El PERDÓN A LA FAMILIA    

Es difícil para la mayoría de nosotros pedir disculpas, especialmente a las personas más cercanas a nosotros y a quienes amamos. Así es la manera en que el ego se mezcla en una relación. ¿Hay algo en el perdón que nos resulta difícil expresar? ¿Cuánto nos cuesta disculparnos y perdonar a las personas más queridas y cercanas?

El perdón es un asunto familiar para todos. A lo largo de nuestras vidas hemos lastimado a alguien o a nosotros mismos. A veces los sentimientos de enojo, de odio y de ofensa nos invaden y deseamos vengarnos de quien nos hizo daño. La verdad es que sólo nos herimos a nosotros mismos. Dejamos de vivir por el enojo, el remordimiento y por no alcanzar nuestros sueños. Permitimos que nuestros sentimientos nos paralicen y nos dominen. No nos perdonamos por todo estos daños y con frecuencia andamos por la vida con “piedras” pesadas en el cuerpo.

¿Qué es el perdón?

El perdón es una palabra que consta de 6 letras y que puede combinarse con otras diferentes, parecidas y variadas: perdonar (con los malos pensamientos que nos impiden avanzar) eliminar (deshacernos de lo que nos molesta) yo (perdonarse a sí mismo) cesta (tirar al pote y eliminar). El perdón es una palabra que puede crear una nueva realidad: construir,  fortalecer, motivar, promover, destruir y también destruir una relación.

Es una forma de vivir todos los días del año, sin embrago, evitamos y huimos de esta poderosa palabra, especialmente cuando se trata de personas más cercanas a nosotros.

Si te preguntas con toda sinceridad: ¿Cuándo fue la última vez que te disculpaste con tus hijos, cónyuges, padres, hermanos, hermanas, tíos, tías, suegros y cuñadas?

Nuestra inclinación es seguir adelante, esquivar, huir a zonas de confort para no disculparse y perdonar.

Para muchos de nosotros es difícil pedir disculpas, especialmente a las personas más cercanas a nosotros y a nuestros seres queridos.
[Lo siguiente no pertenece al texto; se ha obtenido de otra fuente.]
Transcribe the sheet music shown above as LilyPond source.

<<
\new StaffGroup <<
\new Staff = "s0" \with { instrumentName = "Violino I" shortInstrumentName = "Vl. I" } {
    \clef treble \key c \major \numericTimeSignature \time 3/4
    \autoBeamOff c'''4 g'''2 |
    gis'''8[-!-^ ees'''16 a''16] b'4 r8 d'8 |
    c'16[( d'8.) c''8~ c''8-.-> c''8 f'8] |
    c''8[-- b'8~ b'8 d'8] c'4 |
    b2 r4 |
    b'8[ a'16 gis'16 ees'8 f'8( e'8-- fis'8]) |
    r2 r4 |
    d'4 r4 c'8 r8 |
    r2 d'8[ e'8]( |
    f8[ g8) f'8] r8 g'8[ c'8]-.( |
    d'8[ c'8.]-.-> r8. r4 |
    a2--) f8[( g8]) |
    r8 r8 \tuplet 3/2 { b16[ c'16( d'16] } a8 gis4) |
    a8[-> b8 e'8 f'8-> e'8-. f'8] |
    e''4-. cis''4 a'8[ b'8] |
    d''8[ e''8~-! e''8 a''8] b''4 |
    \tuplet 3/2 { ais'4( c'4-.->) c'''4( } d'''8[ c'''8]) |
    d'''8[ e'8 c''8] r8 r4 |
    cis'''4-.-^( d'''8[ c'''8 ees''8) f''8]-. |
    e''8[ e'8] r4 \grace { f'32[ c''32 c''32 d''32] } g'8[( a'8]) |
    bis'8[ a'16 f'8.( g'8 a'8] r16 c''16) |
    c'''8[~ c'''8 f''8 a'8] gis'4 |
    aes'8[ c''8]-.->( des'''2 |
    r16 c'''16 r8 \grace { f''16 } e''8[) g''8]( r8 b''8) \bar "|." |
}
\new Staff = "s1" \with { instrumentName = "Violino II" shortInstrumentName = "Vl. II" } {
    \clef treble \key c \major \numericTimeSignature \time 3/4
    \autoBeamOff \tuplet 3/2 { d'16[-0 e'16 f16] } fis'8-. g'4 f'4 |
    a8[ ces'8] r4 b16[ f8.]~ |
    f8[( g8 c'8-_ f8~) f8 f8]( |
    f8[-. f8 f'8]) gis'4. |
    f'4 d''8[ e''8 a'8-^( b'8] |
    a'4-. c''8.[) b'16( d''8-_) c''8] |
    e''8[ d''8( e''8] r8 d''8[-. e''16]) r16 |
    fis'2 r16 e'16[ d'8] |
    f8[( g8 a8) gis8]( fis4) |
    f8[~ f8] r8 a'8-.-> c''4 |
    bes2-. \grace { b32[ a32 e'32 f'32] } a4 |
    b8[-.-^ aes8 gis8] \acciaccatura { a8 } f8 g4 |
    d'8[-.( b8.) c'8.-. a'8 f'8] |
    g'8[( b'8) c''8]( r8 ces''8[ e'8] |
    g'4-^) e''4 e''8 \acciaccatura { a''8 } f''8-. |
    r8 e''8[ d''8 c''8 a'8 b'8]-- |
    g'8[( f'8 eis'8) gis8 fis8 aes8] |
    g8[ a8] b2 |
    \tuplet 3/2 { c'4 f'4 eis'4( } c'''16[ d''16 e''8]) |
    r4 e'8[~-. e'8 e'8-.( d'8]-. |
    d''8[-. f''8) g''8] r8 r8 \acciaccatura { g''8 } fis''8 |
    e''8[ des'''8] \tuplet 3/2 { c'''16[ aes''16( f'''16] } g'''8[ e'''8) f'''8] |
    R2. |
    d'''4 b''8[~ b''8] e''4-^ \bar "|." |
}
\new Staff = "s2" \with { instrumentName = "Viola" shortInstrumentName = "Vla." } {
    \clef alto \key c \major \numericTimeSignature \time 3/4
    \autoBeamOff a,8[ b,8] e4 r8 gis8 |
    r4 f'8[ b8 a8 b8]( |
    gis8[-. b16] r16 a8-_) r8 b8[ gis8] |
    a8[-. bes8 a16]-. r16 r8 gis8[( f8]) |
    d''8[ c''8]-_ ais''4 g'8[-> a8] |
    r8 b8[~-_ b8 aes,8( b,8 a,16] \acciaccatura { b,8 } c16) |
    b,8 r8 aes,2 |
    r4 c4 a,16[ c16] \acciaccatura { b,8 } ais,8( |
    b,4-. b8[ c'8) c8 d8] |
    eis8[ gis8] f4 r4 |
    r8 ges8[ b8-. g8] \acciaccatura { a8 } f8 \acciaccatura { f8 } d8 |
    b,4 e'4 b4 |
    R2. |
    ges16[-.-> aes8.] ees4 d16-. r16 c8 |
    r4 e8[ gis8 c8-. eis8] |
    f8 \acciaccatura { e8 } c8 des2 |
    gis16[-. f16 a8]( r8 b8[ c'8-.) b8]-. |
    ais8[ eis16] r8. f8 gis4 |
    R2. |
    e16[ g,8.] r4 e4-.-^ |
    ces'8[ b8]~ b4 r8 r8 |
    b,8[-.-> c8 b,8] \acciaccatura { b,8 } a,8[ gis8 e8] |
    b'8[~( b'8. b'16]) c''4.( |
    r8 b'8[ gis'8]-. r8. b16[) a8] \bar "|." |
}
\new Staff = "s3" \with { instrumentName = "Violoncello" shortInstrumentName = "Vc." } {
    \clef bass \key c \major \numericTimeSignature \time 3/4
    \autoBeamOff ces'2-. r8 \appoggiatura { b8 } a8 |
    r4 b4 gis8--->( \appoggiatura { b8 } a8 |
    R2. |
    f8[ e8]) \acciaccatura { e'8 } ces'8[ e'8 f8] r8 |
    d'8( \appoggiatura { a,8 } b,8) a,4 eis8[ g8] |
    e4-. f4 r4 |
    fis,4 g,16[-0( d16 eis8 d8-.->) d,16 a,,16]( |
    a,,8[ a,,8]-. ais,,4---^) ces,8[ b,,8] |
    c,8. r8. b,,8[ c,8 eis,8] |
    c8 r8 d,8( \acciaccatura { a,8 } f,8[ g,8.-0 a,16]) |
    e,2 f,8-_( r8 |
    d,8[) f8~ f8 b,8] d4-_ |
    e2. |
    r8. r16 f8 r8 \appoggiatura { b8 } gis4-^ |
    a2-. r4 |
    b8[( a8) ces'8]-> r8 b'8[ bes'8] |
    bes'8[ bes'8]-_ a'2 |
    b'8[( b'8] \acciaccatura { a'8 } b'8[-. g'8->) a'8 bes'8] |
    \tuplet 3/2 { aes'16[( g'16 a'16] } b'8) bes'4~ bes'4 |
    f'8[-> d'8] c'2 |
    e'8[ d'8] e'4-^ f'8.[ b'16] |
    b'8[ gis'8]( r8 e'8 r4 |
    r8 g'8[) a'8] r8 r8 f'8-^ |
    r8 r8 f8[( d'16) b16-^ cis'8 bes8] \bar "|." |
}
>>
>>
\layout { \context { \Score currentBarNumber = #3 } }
Esto ocurre cuando el ego se mezcla en la relación y la sensibilidad alcanza niveles extraordinarios. El sujeto sufre un dolor o pena y la posibilidad del perdón no parece posible.

¿Cómo pedir disculpas a la familia?

  1. Explícale a tu hijo la diferencia entre el perdón (el que por costumbre y formalidad usamos) y el perdón sincero y verdadero.
  2. Orienta a tu hijo sobre el significado del perdón auténtico del perdón que por formalidad se pide.
  3. Pide disculpas con sinceridad y con honestidad a los seres que más quieres por los errores cometidos. Sí, no te hace débil, sino humano. Aclara las razones por las que te disculpas y las acciones a tomar en el futuro.
  4. Acepta las disculpas de tus hijos y de los que nos rodean, a veces es difícil relajarnos y perdonar en el momento en que nos piden disculpas. Así, tranquilízate y retoma la comunicación para aceptar el perdón.
  5. Es vital que la pareja se perdone enfrente de los niños. Sólo así los hijos pueden seguir su ejemplo.
  6. Hay que instruir a los hijos que aunque se lastime o sean lastimados es necesario pedir perdón.
  7. Enséñele a su hijo a decir perdón y a escuchar esa palabra. Respire profundamente y dígale esa palabra, practique con ellos el sonido de las disculpas y su importante significado. Permita que los niños sientan y perciban lo que estás haciendo.
  8. Aparta el “ego”. Ejercer el poder de forma desmedida sólo fomenta las peleas y la rabia.